Comme je l’ai indiqué en soutenant la motion d’irrecevabilité, ce texte aurait pu obtenir le soutien des députés communistes et républicains si les sénateurs de la majorité ne lui avaient pas ôté son caractère d’ouverture. Il était attendu par les historiens et, plus généralement, par les utilisateurs des archives. Or le moins que l’on puisse dire, c’est qu’ils ont été déçus ! Un appel a été lancé par les utilisateurs des archives. La communauté des historiens et des salariés de l’administration des archives s’est mobilisée. Tous dénoncent un texte conservateur et dangereux pour les libertés publiques. Loin de s’en inspirer, le projet de loi amendé jette aux oubliettes les conclusions du rapport du conseiller d’État Guy Braibant.

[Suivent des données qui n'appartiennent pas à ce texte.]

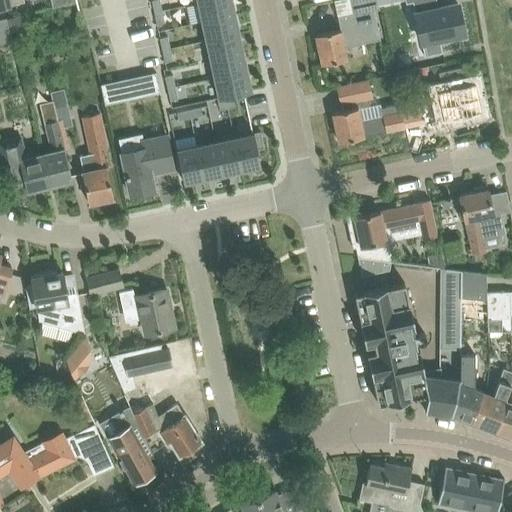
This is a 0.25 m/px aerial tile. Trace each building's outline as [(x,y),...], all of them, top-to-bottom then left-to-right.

Déjà en 1996, celui-ci constatait une situation alarmante : problématique des archives publiques des personnalités politiques ; pertes et destructions volontaires ou non d’archives ; insuffisante attention portée aux archives économiques et sociales, notamment des entreprises, dispositif restrictif d’accès aux archives.
Le projet de loi voté par le Sénat ne réglera pas ces problèmes. Pourtant, notre pays aurait eu besoin d’une grande loi d’ouverture libéralisant l’accès aux archives. Il y a toujours eu, en France, une certaine omerta autour de dossiers « jugés » sensibles. Sonia Combe, dans son livre Archives interdites, dénonce des pratiques incohérentes et opaques autour des archives relatives à l’affaire Dreyfus, aux mutins et déserteurs des deux dernières guerres mondiales, à la Gestapo, aux camps d’internement français pour les étrangers et à la guerre d’Algérie, à tout ce qu’a rappelé tout à l’heure mon collègue et ami Jean-Pierre Brard.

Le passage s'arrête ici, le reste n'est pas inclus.